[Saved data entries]
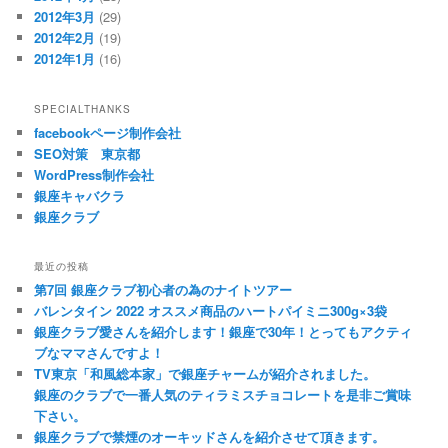
2012年3月
(29)
2012年2月
(19)
2012年1月
(16)
SPECIALTHANKS
facebookページ制作会社
SEO対策 東京都
WordPress制作会社
銀座キャバクラ
銀座クラブ
最近の投稿
第7回 銀座クラブ初心者の為のナイトツアー
バレンタイン 2022 オススメ商品のハートパイミニ300g×3袋
銀座クラブ愛さんを紹介します！銀座で30年！とってもアクティ
ブなママさんですよ！
TV東京「和風総本家」で銀座チャームが紹介されました。
銀座のクラブで一番人気のティラミスチョコレートを是非ご賞味
下さい。
銀座クラブで禁煙のオーキッドさんを紹介させて頂きます。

• YOUR TASK
Return the entries unchanged, save for the pictures, which do not belong in the copy.

• COMPLETED TASK
2012年3月
(29)
2012年2月
(19)
2012年1月
(16)
SPECIALTHANKS
facebookページ制作会社
SEO対策 東京都
WordPress制作会社
銀座キャバクラ
銀座クラブ
最近の投稿
第7回 銀座クラブ初心者の為のナイトツアー
バレンタイン 2022 オススメ商品のハートパイミニ300g×3袋
銀座クラブ愛さんを紹介します！銀座で30年！とってもアクティ
ブなママさんですよ！
TV東京「和風総本家」で銀座チャームが紹介されました。
銀座のクラブで一番人気のティラミスチョコレートを是非ご賞味
下さい。
銀座クラブで禁煙のオーキッドさんを紹介させて頂きます。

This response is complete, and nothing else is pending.